Collected data entries:

"""

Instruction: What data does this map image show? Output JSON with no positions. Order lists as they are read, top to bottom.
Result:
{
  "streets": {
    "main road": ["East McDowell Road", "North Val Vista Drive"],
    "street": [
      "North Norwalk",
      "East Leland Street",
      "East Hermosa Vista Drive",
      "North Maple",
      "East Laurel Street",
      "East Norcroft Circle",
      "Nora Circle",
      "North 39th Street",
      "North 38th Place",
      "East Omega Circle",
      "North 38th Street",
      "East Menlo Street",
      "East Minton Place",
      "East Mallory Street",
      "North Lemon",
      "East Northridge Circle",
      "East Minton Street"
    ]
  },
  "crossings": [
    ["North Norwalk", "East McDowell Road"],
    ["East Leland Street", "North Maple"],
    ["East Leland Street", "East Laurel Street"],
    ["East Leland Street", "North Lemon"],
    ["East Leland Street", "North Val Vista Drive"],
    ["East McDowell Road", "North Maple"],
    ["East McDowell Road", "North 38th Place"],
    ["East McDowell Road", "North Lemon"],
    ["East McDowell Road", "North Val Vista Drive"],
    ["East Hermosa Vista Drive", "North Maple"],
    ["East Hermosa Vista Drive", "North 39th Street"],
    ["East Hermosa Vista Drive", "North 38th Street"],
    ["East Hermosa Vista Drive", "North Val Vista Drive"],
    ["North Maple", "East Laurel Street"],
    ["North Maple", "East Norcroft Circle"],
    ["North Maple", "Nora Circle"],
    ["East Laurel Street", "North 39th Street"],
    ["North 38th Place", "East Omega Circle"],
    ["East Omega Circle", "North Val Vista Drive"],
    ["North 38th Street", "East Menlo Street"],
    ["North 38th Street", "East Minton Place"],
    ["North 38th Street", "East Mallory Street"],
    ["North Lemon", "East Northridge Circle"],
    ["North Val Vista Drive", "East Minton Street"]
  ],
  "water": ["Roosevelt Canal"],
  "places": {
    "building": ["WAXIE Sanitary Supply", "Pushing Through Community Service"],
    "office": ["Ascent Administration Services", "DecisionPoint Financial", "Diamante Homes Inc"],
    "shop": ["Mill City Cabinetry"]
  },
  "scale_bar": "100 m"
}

"""

| ACTIVITY |
Give the number of lines above in which the word "Vista" occurs, with nothing else.

| REPLY |
10